Im heutigen, Dollar-zentrischen Währungssystem stellen die Politik der US-Notenbank Fed und alle den Dollar betreffenden Regelungen das dominierende Element der weltweiten Währungspolitik dar. Ist es also ein Wunder, dass die Machthaber versuchen, kritischen Gedanken zu widerstehen, die ihre Strategien als nicht nachhaltig oder schlicht kontraproduktiv entlarven? Was ist mit den Akademikern, von denen sie beraten werden und die sie auf direktem oder indirektem Wege finanzieren?

Ja, es gibt einige Gelehrte, die bereit sind, das Paradigma anzufechten, und einige von ihnen sind auch relativ bekannt. Der Nobelpreisträger Robert Mundell, der sogenannte "Vater des Euros" spricht offen über die allmähliche Erosion, der der Status des Dollars als Reservewährung ausgesetzt ist (wobei er nicht so weit geht zu behaupten, der Dollar würde die Funktion komplett einbüßen). Professor Kevin Dowd, der in den vergangenen Jahrzehnten an der Planung zahlreicher Währungsreformen beteiligt war, hat diesen Gedanken ebenfalls geäußert. Doch die Mainstream-Finanzmedien zogen es vor, diese beiden Ökonomen weitestgehend zu ignorieren.

Interessanterweise hat der Internationale Währungsfonds (IWF) ebenfalls die Idee aufgegriffen, dass der Dollar seinen herausragenden Status als Reservewährung letztlich verlieren könnte. Doch auch hier können wir ein eigennützig handelndes Paradigma erkennen: Der IWF schlägt in recht deutlichen Worten eine "Lösung" für zunehmende Untergrabung der Rolle der US-Währung vor: die Ersetzung des Dollar durch das Sonderziehungsrecht (SZR) des IWF selbst. Können Sie erraten, welche supranationale, faktisch nicht zur Verantwortung ziehbare, bürokratische Institution der IWF zur Verwaltung eines SZR-basierten, internationalen Währungssystems vorschlägt? Ja, natürlich sich selbst. In dieser Rolle könnte der IWF das weltweite Geldangebot und folglich auch die internationalen Zinnsätze steuern.
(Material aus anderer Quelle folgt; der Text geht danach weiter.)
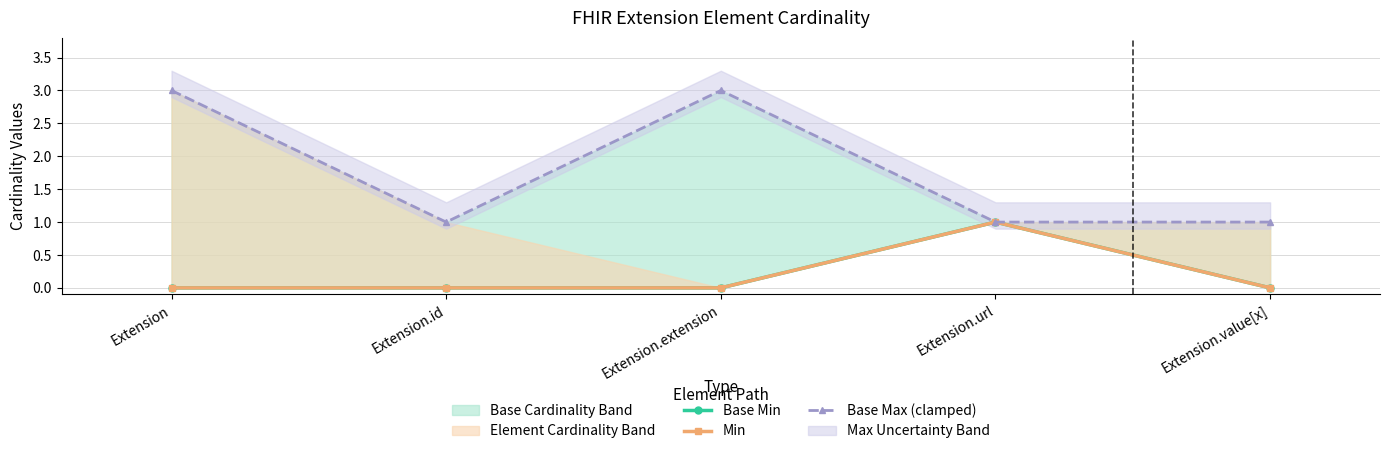

What is the total value across all series at Extension.url?

3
(Dieses Thema wird weniger förmlich auch im Official Monetary and Financial Institutions Forum (OMFIF) diskutiert, einem internationalen Think-Tank, der die Idee einer potentiellen Umstrukturierung des globalen Währungssystems unter Leitung des IWF prinzipiell begrüßt. Das OMFIF spricht sich jedoch zur Erhöhung der Glaubwürdigkeit ausdrücklich für die Aufnahme von Gold in den Währungskorb des SZR aus.)